*** Block opens ***
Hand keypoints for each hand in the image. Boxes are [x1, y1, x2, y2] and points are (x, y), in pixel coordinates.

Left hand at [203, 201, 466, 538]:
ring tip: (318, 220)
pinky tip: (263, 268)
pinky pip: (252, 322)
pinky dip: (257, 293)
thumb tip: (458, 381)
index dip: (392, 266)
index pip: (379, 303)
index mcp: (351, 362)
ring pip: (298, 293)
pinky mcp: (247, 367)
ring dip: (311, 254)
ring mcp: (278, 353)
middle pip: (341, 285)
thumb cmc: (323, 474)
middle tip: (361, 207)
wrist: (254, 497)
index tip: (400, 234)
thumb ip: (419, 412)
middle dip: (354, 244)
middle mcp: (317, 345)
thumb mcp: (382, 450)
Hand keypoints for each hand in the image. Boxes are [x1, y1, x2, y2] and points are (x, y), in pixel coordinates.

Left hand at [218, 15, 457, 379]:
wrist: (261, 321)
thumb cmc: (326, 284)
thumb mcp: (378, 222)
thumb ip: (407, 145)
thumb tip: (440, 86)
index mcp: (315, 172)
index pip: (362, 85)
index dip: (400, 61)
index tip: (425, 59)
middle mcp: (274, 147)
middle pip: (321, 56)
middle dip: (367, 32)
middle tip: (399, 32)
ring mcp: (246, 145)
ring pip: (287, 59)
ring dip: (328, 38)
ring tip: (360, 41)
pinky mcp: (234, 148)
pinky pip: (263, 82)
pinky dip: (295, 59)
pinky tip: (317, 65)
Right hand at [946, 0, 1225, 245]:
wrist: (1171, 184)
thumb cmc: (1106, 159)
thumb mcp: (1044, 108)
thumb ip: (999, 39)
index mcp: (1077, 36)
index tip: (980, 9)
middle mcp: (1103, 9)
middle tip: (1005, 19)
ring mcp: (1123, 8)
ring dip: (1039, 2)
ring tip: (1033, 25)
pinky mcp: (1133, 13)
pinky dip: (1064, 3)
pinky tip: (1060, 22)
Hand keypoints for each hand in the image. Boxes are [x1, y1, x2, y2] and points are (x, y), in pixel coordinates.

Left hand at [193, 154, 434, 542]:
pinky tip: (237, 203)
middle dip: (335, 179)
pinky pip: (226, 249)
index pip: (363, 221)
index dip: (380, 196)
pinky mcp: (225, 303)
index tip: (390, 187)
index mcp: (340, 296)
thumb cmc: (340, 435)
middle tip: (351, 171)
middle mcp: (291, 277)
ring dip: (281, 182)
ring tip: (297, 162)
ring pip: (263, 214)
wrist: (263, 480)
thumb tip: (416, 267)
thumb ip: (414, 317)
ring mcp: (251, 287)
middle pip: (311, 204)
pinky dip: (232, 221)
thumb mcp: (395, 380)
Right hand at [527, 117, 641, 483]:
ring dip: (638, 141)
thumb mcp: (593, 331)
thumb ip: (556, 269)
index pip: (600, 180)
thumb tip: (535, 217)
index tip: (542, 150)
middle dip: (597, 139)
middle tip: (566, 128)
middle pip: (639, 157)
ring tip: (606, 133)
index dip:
*** Block closes ***
[PROBLEM] Down to the last line, copy the entries above exactly.

[OUTPUT OF THE EXERCISE]
Hand keypoints for each hand in the image. Boxes are [x1, y1, x2, y2] and points are (x, y), in pixel coordinates.

Left hand at [203, 201, 466, 538]:
ring tip: (318, 220)
pinky tip: (263, 268)
pinky pip: (252, 322)
pinky dip: (257, 293)
thumb tip: (458, 381)
index dip: (392, 266)
index pip: (379, 303)
index mcp: (351, 362)
ring pip: (298, 293)
pinky mcp: (247, 367)
ring dip: (311, 254)
ring mcp: (278, 353)
middle pip: (341, 285)
thumb cmc: (323, 474)
middle tip: (361, 207)
wrist: (254, 497)
index tip: (400, 234)
thumb ip: (419, 412)
middle dip: (354, 244)
middle mcp: (317, 345)
thumb mcp: (382, 450)
Hand keypoints for each hand in the image. Boxes are [x1, y1, x2, y2] and points are (x, y), in pixel coordinates.

Left hand at [218, 15, 457, 379]:
wrist: (261, 321)
thumb cmc: (326, 284)
thumb mcp: (378, 222)
thumb ip: (407, 145)
thumb tip: (440, 86)
index mcp: (315, 172)
index pip: (362, 85)
index dip: (400, 61)
index tip: (425, 59)
middle mcp: (274, 147)
middle pip: (321, 56)
middle dip: (367, 32)
middle tip: (399, 32)
ring mcp: (246, 145)
ring pip: (287, 59)
ring dip: (328, 38)
ring tip: (360, 41)
pinky mcp: (234, 148)
pinky pip: (263, 82)
pinky dip: (295, 59)
pinky tip: (317, 65)
Right hand at [946, 0, 1225, 245]:
wrist: (1171, 184)
thumb cmc: (1106, 159)
thumb mcp: (1044, 108)
thumb ip: (999, 39)
index mcp: (1077, 36)
index tip: (980, 9)
middle mcp: (1103, 9)
middle tip: (1005, 19)
ring mcp: (1123, 8)
ring dip: (1039, 2)
ring tip: (1033, 25)
pinky mcp: (1133, 13)
pinky dip: (1064, 3)
pinky tip: (1060, 22)
Hand keypoints for each hand in the image. Boxes are [x1, y1, x2, y2] and points are (x, y), in pixel coordinates.

Left hand at [193, 154, 434, 542]:
pinky tip: (237, 203)
middle dip: (335, 179)
pinky pip: (226, 249)
index pip: (363, 221)
index dip: (380, 196)
pinky mcp: (225, 303)
index tip: (390, 187)
index mcp: (340, 296)
thumb cmc: (340, 435)
middle tip: (351, 171)
middle mcp: (291, 277)
ring dip: (281, 182)
ring tip: (297, 162)
ring pip: (263, 214)
wrist: (263, 480)
thumb tip: (416, 267)
thumb ip: (414, 317)
ring mcp: (251, 287)
middle pip: (311, 204)
pinky dip: (232, 221)
thumb mcp: (395, 380)
Right hand at [527, 117, 641, 483]:
ring dip: (638, 141)
thumb mcp: (593, 331)
thumb ip: (556, 269)
index pip: (600, 180)
thumb tip: (535, 217)
index tip: (542, 150)
middle dip: (597, 139)
middle tip: (566, 128)
middle pip: (639, 157)
ring tip: (606, 133)
index dip:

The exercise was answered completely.